To do:
[1] Decide whether each statement agrees with the CheY abstract. Answer yes or no for each, and quote the words of the abstract that decide it.

(a) Crystals of the wild type CheY protein diffract to a Bragg spacing beyond 2.7 A.
(b) CheY shares primary sequence homology with five other proteins.
(c) The structure of CheY will be solved by multiple isomorphous replacement methods alone.
[2] Using the CheY abstract, answer these questions.

(a) At which institution is the researcher based?
(b) By what methods is the three-dimensional structure of CheY to be determined?
(c) What has been prepared from the CheY crystals?
[3] Rewrite the paragraph of the CheY abstract that begins "The fundamental objective of this research proposal" as a brief list, keeping its main facts.

Study text:
X-Ray Studies of Chey - Chemotaxis Protein From E. coli
Volz, Karl W.   
University of Illinois at Chicago, Chicago, IL, United States

The fundamental objective of this research proposal is to investigate the structure and function of a principal chemotaxis control protein from E. coli, on a molecular level. Specifically, the aim is to determine the three-dimensional molecular structure of the CheY protein by x-ray diffraction methods, and to relate the structure of its normal and mutant forms to its function in the control system of bacterial chemotaxis. The bacterial chemotaxis system is an ideal model of studying the molecular control of a cellular behavioral response. A detailed understanding of the system's organization now exists on the genetic level; to explain the control system of chemotaxis on a molecular basis, knowledge of the three-dimensional structures of its protein components is essential. The cheY gene product, because of its central role in the chemotaxis signal processing system, has been chosen as the first component to be analyzed by x-ray diffraction. An additional importance in solving the three- dimensional structure of CheY lies in its primary sequence homology with seven other proteins, all regulators in a variety of cellular functions. These homologies make CheY representative of a new type of regulatory domain for an entire class of bacterial proteins. CheY has been isolated and sequenced, and inactive point mutants have also been sequenced, and phenotypically characterized. Reproducible conditions for obtaining large, single crystals of the wild type CheY protein have been established. These crystals diffract to a Bragg spacing beyond 2.7 A. A potential heavy atom derivative of the CheY crystals has also been prepared. Within the proposed project period, the three-dimensional structure of the CheY protein will be solved using both the conventional multiple isomorphous replacement methods and the techniques of non-crystallographic symmetry averaging. The molecular structure of CheY will be used with the available genetic results to study the structure-function relationships that form the basis of signal processing in chemotaxis.

Input data:
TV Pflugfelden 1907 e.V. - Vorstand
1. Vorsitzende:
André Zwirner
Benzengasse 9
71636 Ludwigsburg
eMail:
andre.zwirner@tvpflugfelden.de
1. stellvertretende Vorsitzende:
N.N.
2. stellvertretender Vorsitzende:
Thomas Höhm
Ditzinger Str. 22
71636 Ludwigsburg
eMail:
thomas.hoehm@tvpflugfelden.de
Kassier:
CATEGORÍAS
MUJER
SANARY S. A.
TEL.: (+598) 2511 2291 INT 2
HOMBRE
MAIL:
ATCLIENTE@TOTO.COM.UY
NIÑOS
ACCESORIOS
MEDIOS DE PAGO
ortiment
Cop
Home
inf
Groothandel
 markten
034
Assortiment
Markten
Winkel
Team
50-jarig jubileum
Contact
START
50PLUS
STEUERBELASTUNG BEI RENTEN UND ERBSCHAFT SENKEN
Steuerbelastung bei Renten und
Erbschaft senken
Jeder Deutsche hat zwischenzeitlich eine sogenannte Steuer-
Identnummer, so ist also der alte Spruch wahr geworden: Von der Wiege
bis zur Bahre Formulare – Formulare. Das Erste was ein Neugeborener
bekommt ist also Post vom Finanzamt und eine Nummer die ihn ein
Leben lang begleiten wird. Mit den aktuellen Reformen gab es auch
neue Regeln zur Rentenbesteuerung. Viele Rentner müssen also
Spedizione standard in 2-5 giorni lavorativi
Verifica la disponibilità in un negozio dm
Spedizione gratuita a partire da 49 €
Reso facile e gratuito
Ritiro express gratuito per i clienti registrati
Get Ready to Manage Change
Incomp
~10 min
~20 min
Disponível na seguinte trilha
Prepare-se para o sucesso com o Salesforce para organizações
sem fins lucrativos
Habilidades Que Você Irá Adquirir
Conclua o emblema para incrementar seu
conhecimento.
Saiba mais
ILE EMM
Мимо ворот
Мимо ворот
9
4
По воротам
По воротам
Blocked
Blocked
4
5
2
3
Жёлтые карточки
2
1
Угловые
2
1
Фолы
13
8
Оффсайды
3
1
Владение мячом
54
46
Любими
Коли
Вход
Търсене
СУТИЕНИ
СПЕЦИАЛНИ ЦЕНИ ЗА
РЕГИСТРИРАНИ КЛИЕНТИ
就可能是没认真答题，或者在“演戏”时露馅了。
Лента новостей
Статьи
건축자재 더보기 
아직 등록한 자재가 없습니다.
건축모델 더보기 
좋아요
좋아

Answers to the tasks:
[1]
(a) Yes: "These crystals diffract to a Bragg spacing beyond 2.7 A."
(b) No: "its primary sequence homology with seven other proteins"
(c) No: "using both the conventional multiple isomorphous replacement methods and the techniques of non-crystallographic symmetry averaging"

[2]
(a) University of Illinois at Chicago, Chicago, IL, United States
(b) By x-ray diffraction methods
(c) A potential heavy atom derivative

[3]
- Objective: investigate the structure and function of CheY, a principal chemotaxis control protein from E. coli, on a molecular level.
- Aim: determine the three-dimensional structure of CheY by x-ray diffraction and relate the structure of its normal and mutant forms to its function in bacterial chemotaxis control.
- Rationale: bacterial chemotaxis is an ideal model for studying the molecular control of a cellular behavioral response. It is understood on the genetic level, but a molecular explanation requires the three-dimensional structures of its proteins.
- Choice of CheY: it has a central role in chemotaxis signal processing.
- Added importance: CheY shares primary sequence homology with seven other regulatory proteins, which makes it representative of a new type of regulatory domain for a class of bacterial proteins.
- Work done: CheY and inactive point mutants have been sequenced, and the mutants have been phenotypically characterized. Large single crystals of wild type CheY can be grown reproducibly and diffract beyond 2.7 A. A potential heavy atom derivative has been prepared.
- Plan: solve the structure using multiple isomorphous replacement and non-crystallographic symmetry averaging.
- Use of results: combine the structure with genetic results to study the structure-function relationships underlying chemotaxis signal processing.